## What you are asked to do
Your answer must hold only the lines below from the line containing "index dip: (299, 104)" through the line containing "ring tip: (356, 58)", each reproduced exactly.

***** Recorded information *****

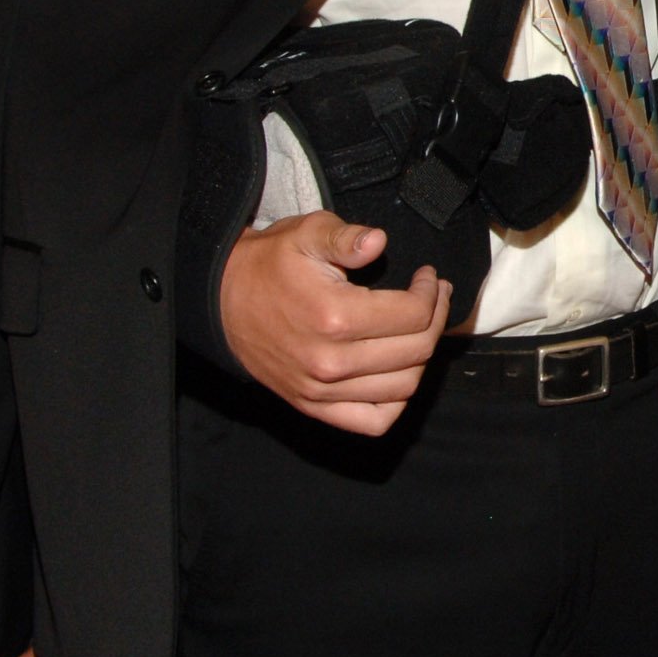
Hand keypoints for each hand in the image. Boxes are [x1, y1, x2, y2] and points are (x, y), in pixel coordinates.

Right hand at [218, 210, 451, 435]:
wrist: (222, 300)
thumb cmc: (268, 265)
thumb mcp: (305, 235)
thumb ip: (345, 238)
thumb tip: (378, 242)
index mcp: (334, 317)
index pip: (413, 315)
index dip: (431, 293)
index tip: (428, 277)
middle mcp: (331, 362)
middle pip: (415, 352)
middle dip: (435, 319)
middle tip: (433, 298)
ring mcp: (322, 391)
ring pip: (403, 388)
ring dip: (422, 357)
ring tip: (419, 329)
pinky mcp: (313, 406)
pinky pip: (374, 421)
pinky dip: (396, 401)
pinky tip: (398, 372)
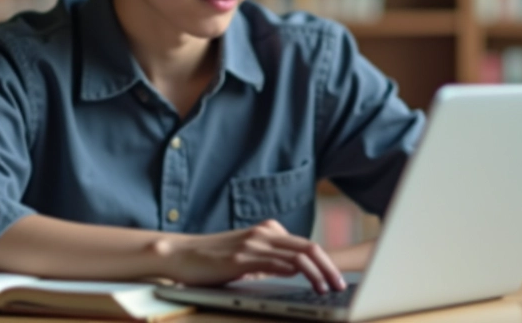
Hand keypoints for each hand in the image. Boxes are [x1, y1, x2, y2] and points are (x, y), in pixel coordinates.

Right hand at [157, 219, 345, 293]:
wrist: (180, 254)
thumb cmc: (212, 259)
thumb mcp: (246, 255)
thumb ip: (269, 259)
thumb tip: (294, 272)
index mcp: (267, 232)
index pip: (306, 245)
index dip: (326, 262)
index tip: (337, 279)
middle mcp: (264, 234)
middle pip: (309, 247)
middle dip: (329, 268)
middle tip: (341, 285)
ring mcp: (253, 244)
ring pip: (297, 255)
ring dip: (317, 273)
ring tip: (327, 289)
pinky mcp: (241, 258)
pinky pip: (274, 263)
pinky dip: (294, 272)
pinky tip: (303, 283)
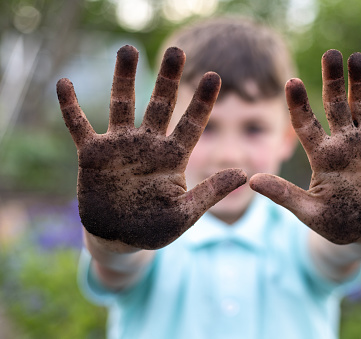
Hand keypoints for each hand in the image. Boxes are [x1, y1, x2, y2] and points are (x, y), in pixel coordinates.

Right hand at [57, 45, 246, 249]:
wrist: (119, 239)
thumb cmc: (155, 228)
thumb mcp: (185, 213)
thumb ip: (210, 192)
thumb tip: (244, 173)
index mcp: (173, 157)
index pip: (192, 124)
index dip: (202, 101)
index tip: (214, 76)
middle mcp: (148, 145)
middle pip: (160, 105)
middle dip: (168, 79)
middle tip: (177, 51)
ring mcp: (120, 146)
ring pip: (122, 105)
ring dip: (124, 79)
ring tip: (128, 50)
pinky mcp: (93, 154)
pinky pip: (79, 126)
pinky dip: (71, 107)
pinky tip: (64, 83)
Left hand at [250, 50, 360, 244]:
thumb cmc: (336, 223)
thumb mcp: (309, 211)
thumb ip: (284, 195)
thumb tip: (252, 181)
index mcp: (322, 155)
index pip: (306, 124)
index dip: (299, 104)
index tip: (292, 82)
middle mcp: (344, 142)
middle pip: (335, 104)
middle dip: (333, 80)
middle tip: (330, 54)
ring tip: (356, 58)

*****
***** Recorded information *****

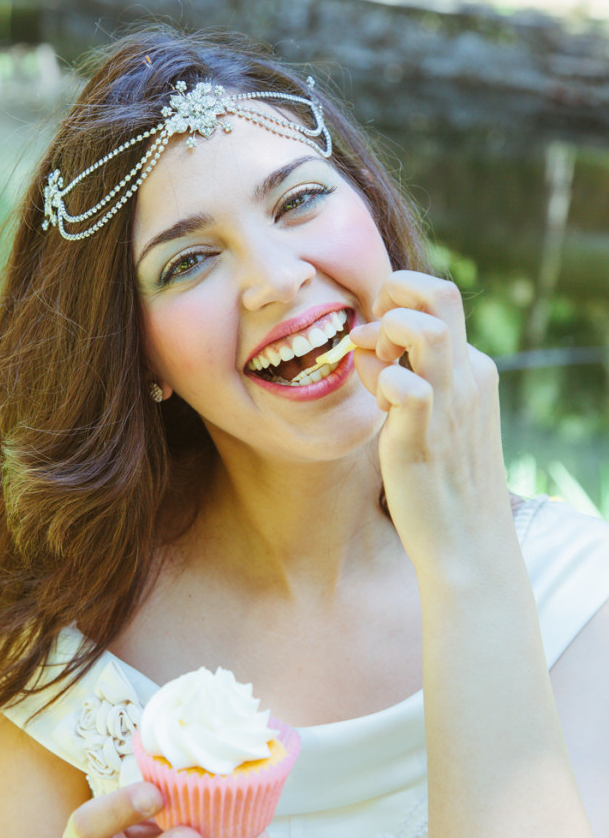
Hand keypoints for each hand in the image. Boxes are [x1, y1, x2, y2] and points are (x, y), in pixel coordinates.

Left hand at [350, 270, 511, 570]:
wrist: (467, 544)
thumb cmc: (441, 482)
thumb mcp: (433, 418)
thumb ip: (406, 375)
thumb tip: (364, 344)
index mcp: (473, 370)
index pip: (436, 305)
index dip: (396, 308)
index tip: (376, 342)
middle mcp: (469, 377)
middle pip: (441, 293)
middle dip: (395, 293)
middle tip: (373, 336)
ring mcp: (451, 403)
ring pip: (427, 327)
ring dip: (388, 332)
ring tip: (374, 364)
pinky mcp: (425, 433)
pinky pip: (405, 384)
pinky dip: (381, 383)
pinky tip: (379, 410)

*****
***** Recorded information *****

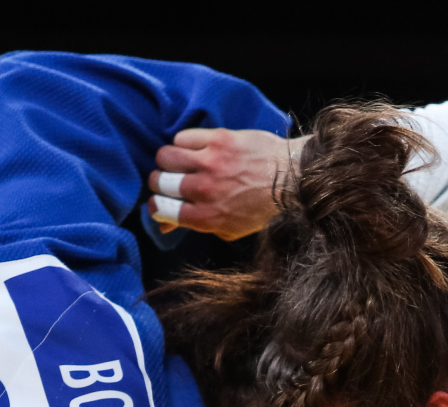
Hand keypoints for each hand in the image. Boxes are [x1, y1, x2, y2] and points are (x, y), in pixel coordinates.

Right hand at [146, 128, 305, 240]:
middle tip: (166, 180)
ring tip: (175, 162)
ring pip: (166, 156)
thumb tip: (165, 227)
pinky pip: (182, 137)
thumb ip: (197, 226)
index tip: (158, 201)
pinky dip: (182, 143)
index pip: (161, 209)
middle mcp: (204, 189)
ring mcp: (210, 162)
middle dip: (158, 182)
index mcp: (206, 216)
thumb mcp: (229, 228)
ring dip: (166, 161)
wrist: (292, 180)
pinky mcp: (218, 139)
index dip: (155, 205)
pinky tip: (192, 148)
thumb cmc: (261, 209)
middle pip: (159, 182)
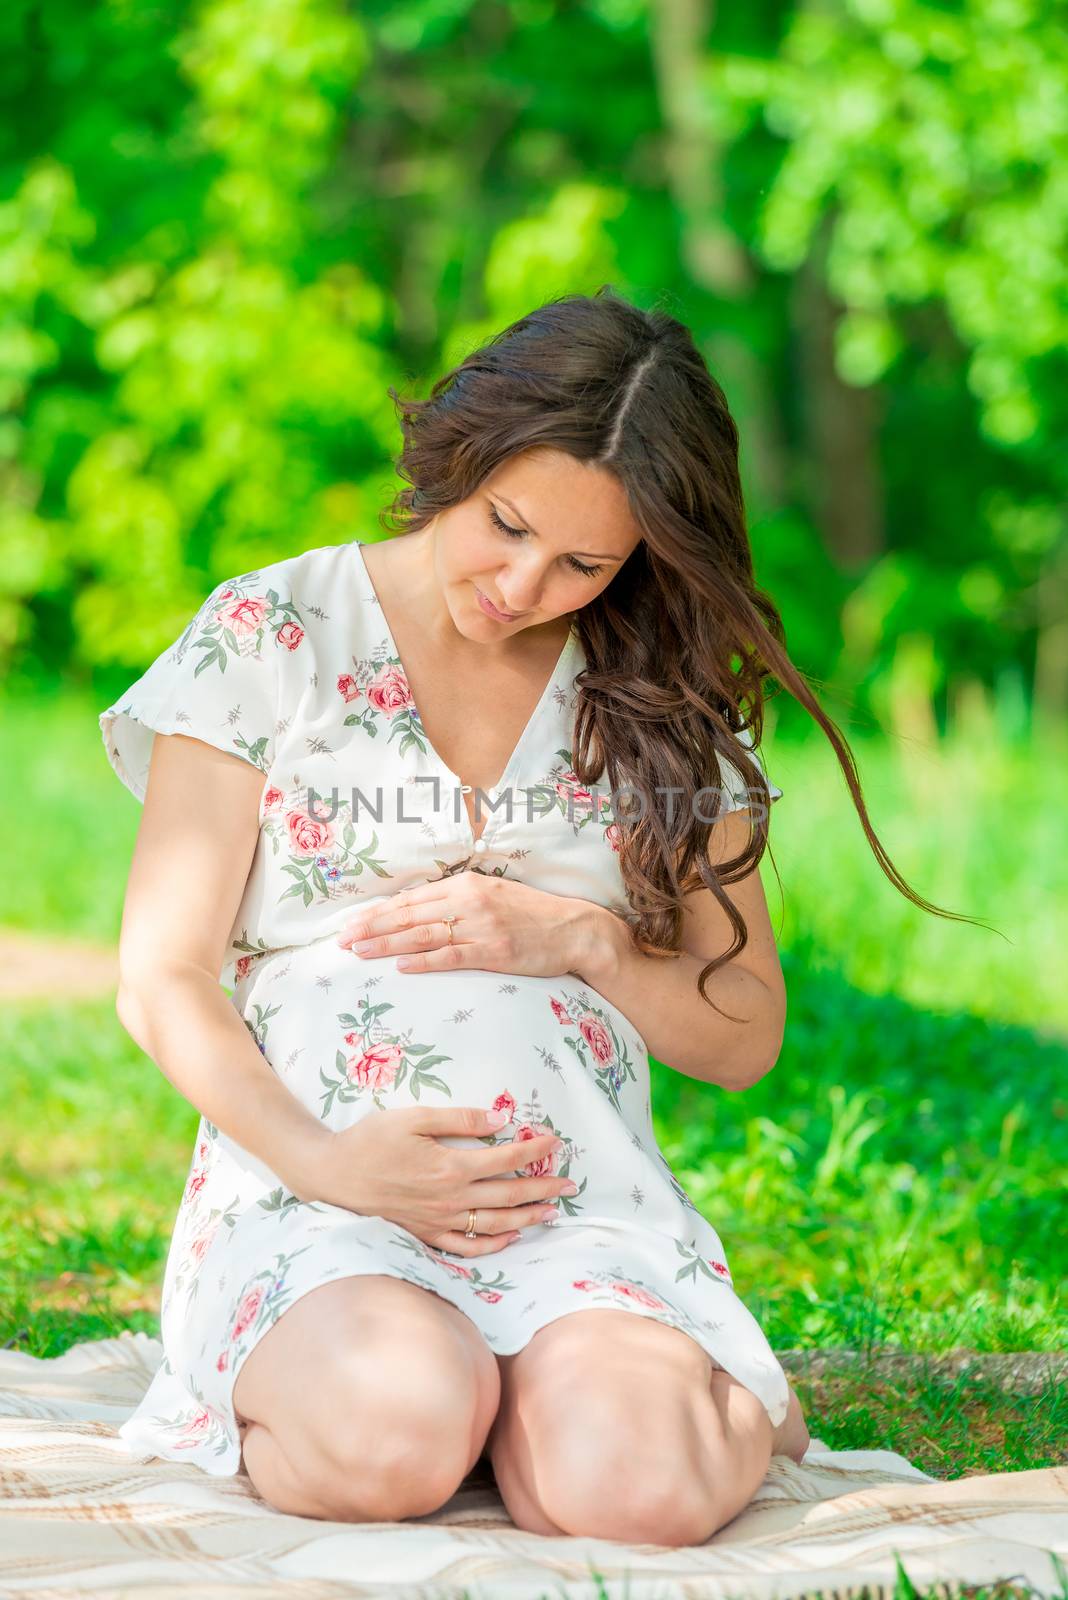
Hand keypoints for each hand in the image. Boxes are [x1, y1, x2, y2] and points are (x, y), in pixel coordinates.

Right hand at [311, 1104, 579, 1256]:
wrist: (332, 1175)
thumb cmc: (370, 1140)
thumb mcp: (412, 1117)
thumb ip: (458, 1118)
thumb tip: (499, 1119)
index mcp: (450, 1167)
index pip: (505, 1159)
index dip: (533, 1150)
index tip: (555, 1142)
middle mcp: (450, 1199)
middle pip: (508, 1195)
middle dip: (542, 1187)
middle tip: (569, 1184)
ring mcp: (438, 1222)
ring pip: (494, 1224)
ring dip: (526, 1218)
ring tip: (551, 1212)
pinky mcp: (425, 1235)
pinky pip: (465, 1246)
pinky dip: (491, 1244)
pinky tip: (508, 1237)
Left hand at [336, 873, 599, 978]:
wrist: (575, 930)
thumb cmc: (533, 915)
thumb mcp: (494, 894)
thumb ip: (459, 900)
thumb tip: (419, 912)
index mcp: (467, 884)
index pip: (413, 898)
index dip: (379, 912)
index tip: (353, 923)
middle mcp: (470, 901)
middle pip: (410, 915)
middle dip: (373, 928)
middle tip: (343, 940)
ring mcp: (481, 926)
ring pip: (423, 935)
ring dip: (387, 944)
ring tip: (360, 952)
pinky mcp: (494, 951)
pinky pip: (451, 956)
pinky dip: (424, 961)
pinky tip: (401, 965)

*****

## Task output
index dip: (299, 104)
index tip: (292, 82)
middle mcp: (344, 142)
middle pip: (335, 104)
middle dip: (333, 80)
middle tip: (330, 54)
ring tip: (356, 58)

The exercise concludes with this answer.